Certain agricultural products such as seed potatoes and sausages are also not part of the deal having been denied third-country equivalence – the process whereby the European Commission decides whether a non-EU country’s regulatory, supervisory and enforcement regime is equivalent to its own.

Affected producers will be hoping that further negotiations will ensure trade can continue in the not-too-distant future.

Although the deal is good news, it should not divert food producers from the wider challenges that lay ahead says Ross Murray, Chairman of Knight Frank’s Rural Asset Management team. “Trade disruption of agricultural commodities has been largely averted, but the UK’s farmers must now focus on the fundamental changes to support and regulation that have been repatriated indefinitely.”

The government needs to quickly show farmers that the benefits of leaving the EU will outweigh the disadvantages. But rural businesses must also be proactive in adjusting to life outside the Common Agricultural Policy, in particular the removal of their Basic Payment Scheme safety net, which will have disappeared by 2028.

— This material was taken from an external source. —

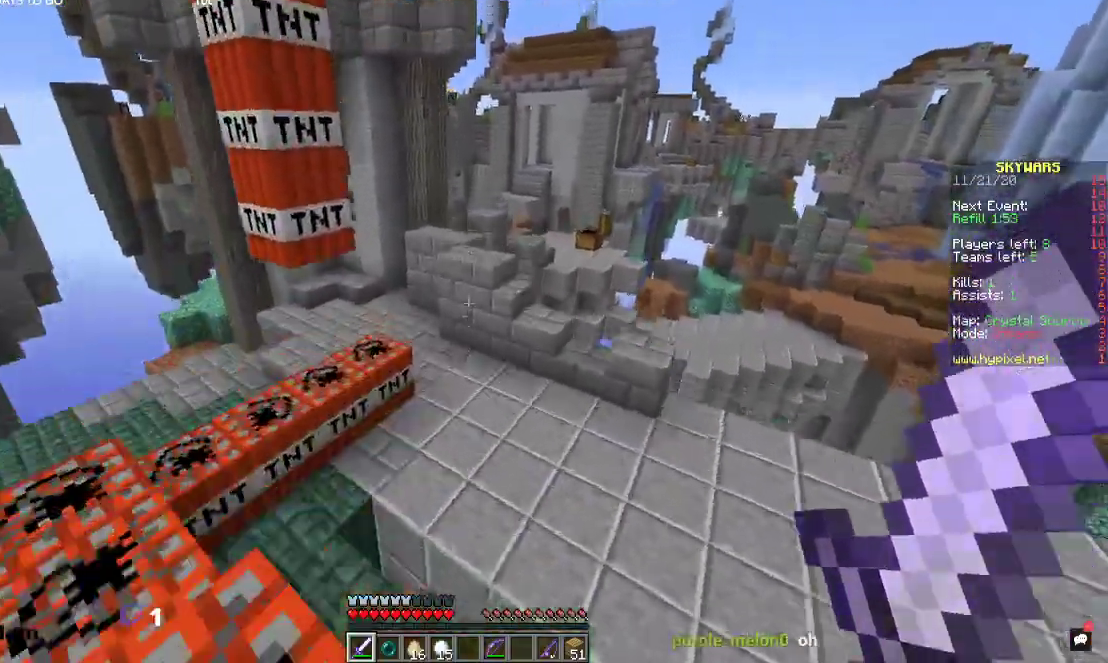
{"keys": ["w"], "mouse": [], "events": [[134, "space", "up"]]}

Read the full Trade and Cooperation agreement

Farm incomes – First estimate shows 2020 slide

The government’s first estimate of farming profitability for 2020 shows a drop of over 20% compared with 2019. Total Income from Farming (TIFF) is set to fall to £4.2 billion, down from £5.2 billion.

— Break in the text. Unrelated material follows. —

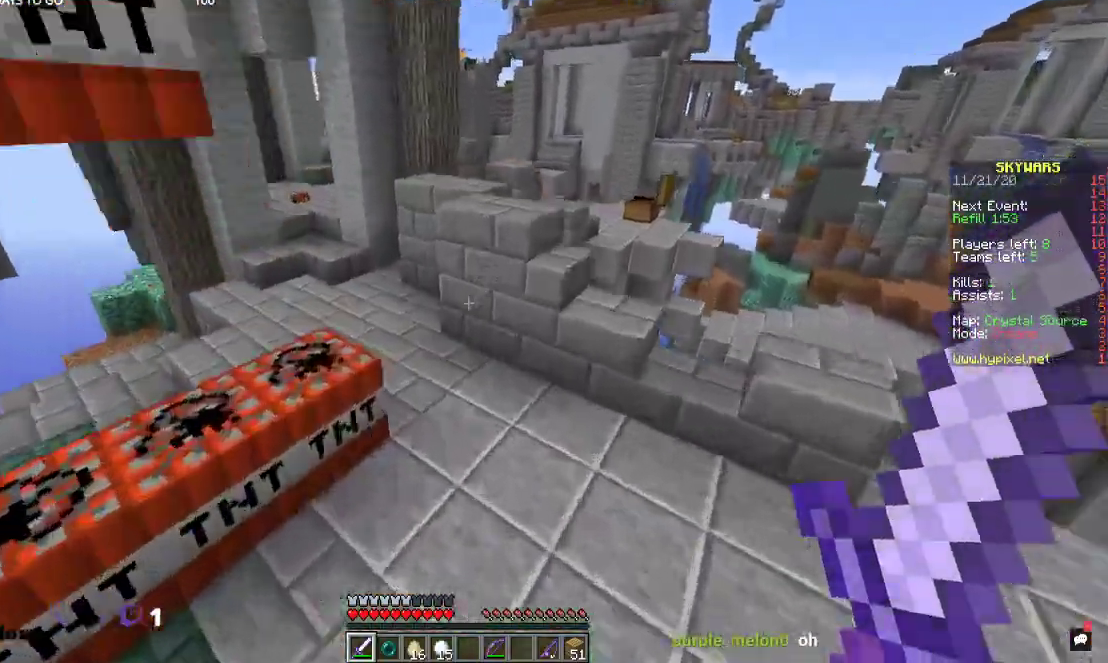
{"keys": ["w"], "mouse": [], "events": [[234, "space", "down"], [434, "space", "up"]]}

Poor weather conditions, which reduced the output from the arable sector by 13%, were to blame, says the government.

Farm business consultant Andersons said it was surprised by the extent of the drop – it had been expecting a 10% decline – but noted that the government’s early forecasts were often subject to significant revisions.

Now that a trade deal had been agreed with the EU profits could rise back to £5 billion in 2021, Andersons predicts. Without a deal they could have slumped further towards £3 billion.

New Year’s Honours – Climate change economist knighted

Dieter Helm, the economist and chair of the government’s Natural Capital Committee, has received a knighthood in the New Year’s Honours List.

A fervent campaigner for more concerted action to combat climate change, Sir Dieter had some tough messages for the food and farming sector when I interviewed him for last year’s edition of The Rural Report, our annual publication for farmers and landowners.

Read my interview with Sir Dieter

Global news – The world can feed itself

The perceived wisdom is that as its population grows - it is predicted to hit 10 billion by 2050 - the world will run out of land from which to feed itself. I was, however, interested to read some new research conducted by Bloomberg that suggests otherwise.

In fact, even if no more land was cleared, there is the capacity to provide enough food for double the world’s current 7.8 billion population.

According to research cited by the UN, 2.2 billion acres of degraded former farmland could be restored through more responsible use of fertiliser and irrigation. Cutting out waste – 40% of food is wasted between farm and fork in developing countries - and eating less meat, shedding excess calories and throwing away less food in richer countries would also help.

All of the above are of course aspirational and will require concerted and joined-up action along the food chain to be delivered.